A minha emoção foi por imaginar o que aquela mulher e seus companheiros passaram durante todos esses anos de cativeiro. E olhe que tinha gente com mais de dez anos longe da família e da civilização. São pessoas heróicas que naquele momento estavam tranbordando felicidade – e nem poderia ser de outra maneira – por saber que seu martírio havia terminado. Até havia um dos reféns que trazia um animalzinho nas costas, talvez seu grande amigo nesses anos todos.
Me surpreendeu a aparência da ex-senadora. As notícias que eram divulgadas antes, davam conta de uma mulher muito doente, com várias patologias próprias do ambiente inóspito das selva e esperava-se uma mulher alquebrada, carregada, em cadeira de rodas talvez, com a voz sumida…Nada disso, tirando-se a justifica emoção, Ingrid estava bem lúcida, articulada e ainda falando um francês perfeito. Tinha um equilíbrio que faltou a muitos governantes vizinhos.
Respondendo a uma pergunta do New York Times, Ingrid voltou a agradecer, por duas vezes, a sua libertação ao presidente Álvaro Uribe, contrariando essa conversa fiada dos simpatizantes dos terroristas – lembrem-se do Top Top – que ficam dando opinião na imprensa brasileira. A mãe de Ingrid também foi grata a Uribe, lembrando que sempre criticou muito o atual governo.
Contrariando a conversa mole vigente por aí, Ingrid disse que defende, sim, operações de resgate, apesar dos riscos. E afirmou que é melhor morrer pondo as mãos na liberdade, ainda que por alguns instantes, do que morrer na mão dos terroristas.
No final da noite de quarta-feira, me dividi entre assistir o jogo da Libertadores e o pronunciamento do presidente da República da Colômbia. Fiquei, mais uma vez, impressionado com a clareza de Uribe que se comprometeu a continuar a busca da liberdade dos 25 reféns políticos que seguem seqüestrados pelas Farc. “Às famílias dos que continuam seqüestrados, nosso compromisso: não os esqueceremos por um momento sequer até que todos regressem à liberdade”, disse ele no discurso, no palácio presidencial de Bogotá. Uribe tem motivos de sobra para comemorar essa vitória, pois além de seu crescimento como estadista, há um componente pessoal na questão: afinal seu pai foi executado pelos terroristas das Farc.

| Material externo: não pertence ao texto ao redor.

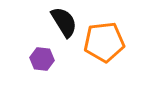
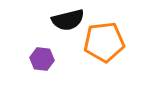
black semicircle: moved 4 px right, 2 px up; rotated 108 degrees clockwise
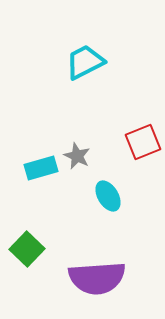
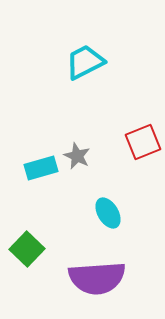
cyan ellipse: moved 17 px down
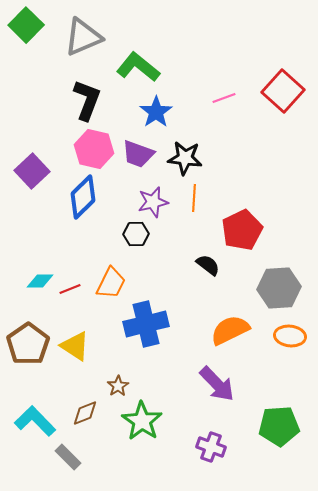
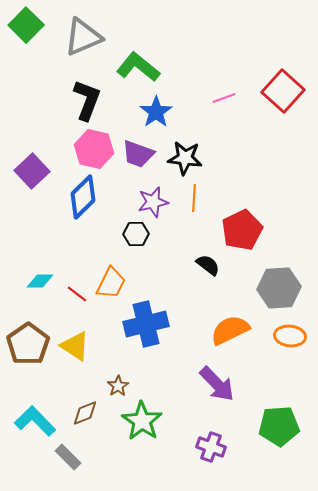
red line: moved 7 px right, 5 px down; rotated 60 degrees clockwise
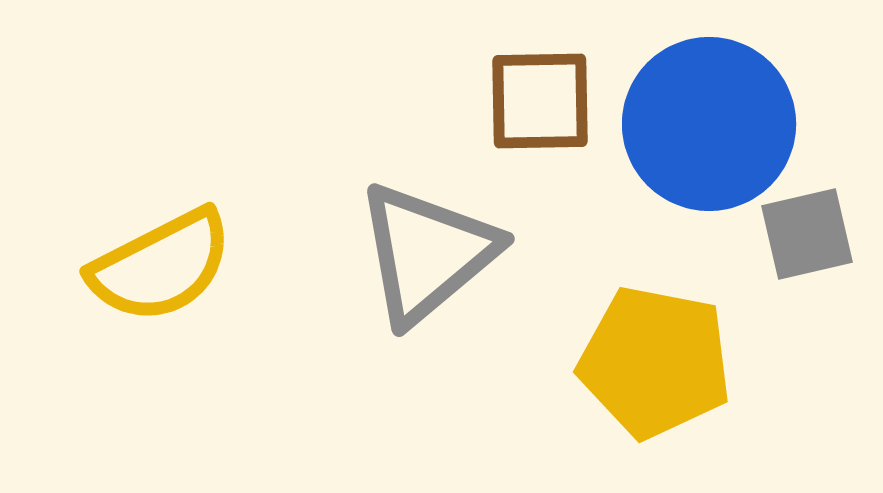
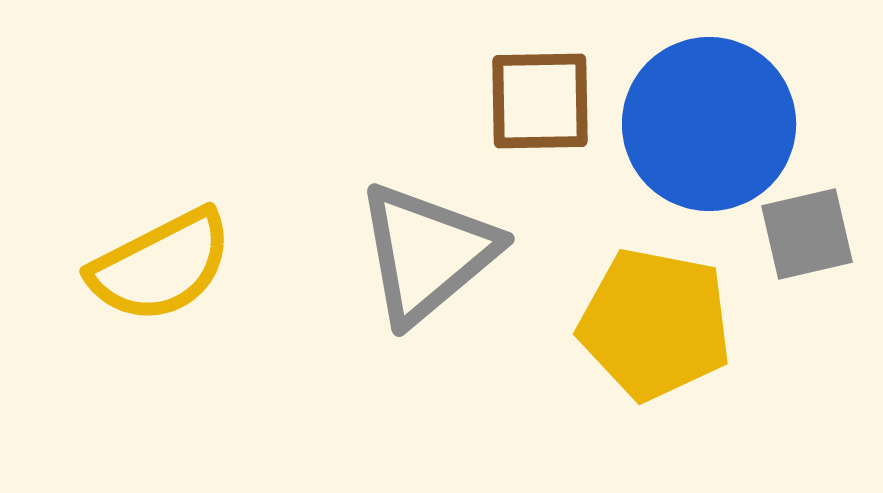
yellow pentagon: moved 38 px up
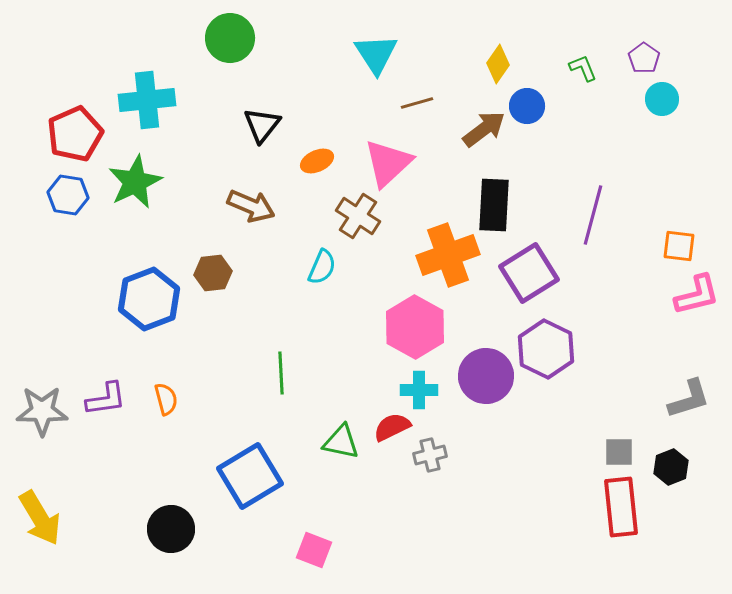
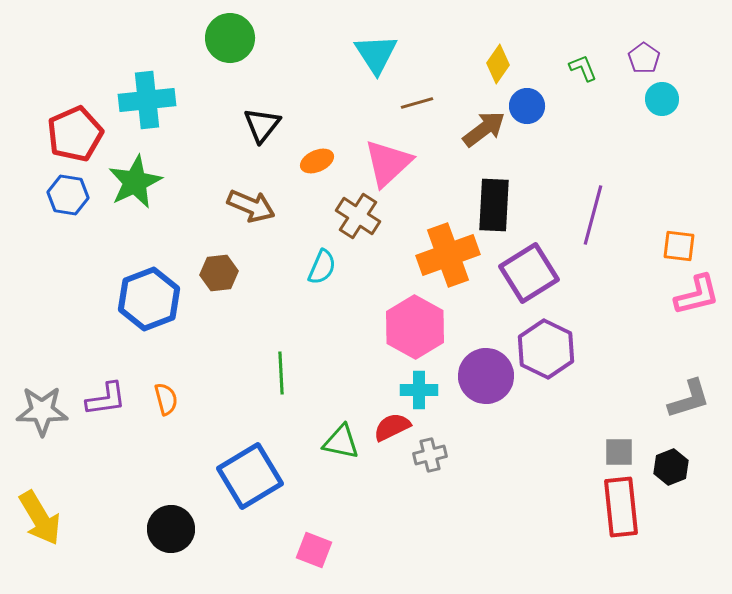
brown hexagon at (213, 273): moved 6 px right
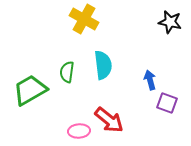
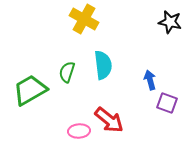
green semicircle: rotated 10 degrees clockwise
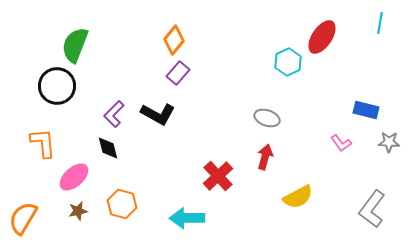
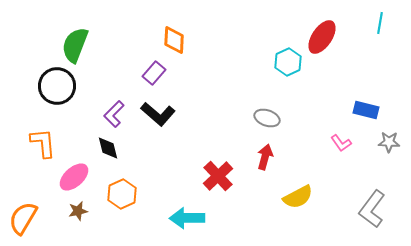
orange diamond: rotated 36 degrees counterclockwise
purple rectangle: moved 24 px left
black L-shape: rotated 12 degrees clockwise
orange hexagon: moved 10 px up; rotated 20 degrees clockwise
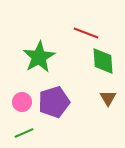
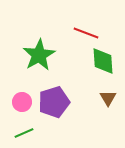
green star: moved 2 px up
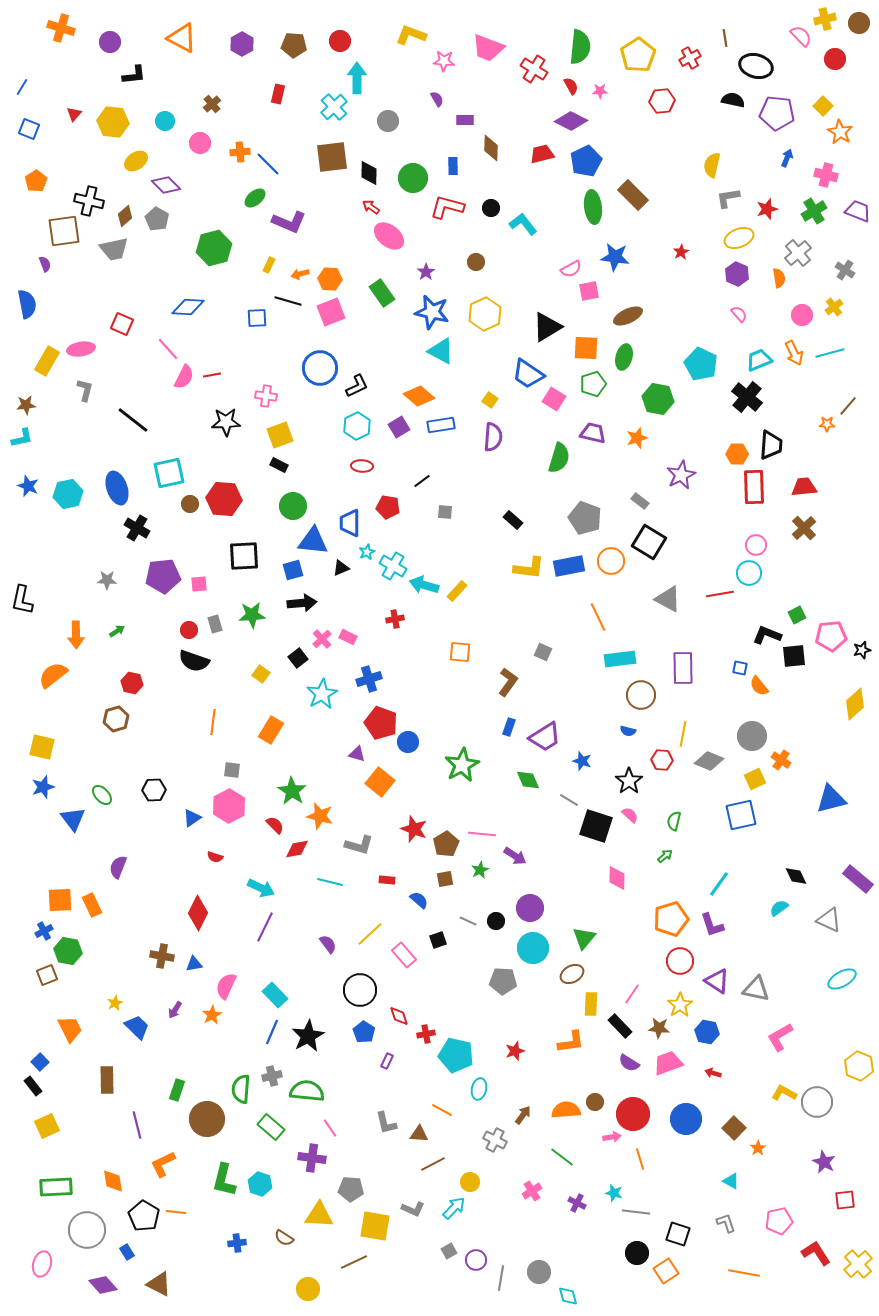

“Que bom saber que já estão no seu país livres com suas famílias. Que bom dar está notícia à França, à Europa, que durante todos estes anos não abandonaram um único momento a doutora Ingrid Betancourt”, disse ele. Uribe disse que planejar o resgate e impedir que a operação fosse descoberta foi uma tarefa dificílima. Também disse que a decisão de não abrir fogo contra os terroristas na operação mostra o desejo do governo de encerrar o conflito.
“Não se disparou contra o grupo guerrilheiro que ficou em terra porque nós estávamos interessados na liberdade dos seqüestrados, não em derramamento de sangue. Além disso, ali continuavam alguns compatriotas seqüestrados e queríamos enviar uma mensagem, não de palavras e sim de fatos, para que tratem bem a esses compatriotas e para que os devolvam à liberdade”, disse o presidente. Os soldados cercaram 50 terroristas, mas decidiram não atirar.
Como a própria Ingrid Bettancourt afirmou: “foi uma operação perfeita”.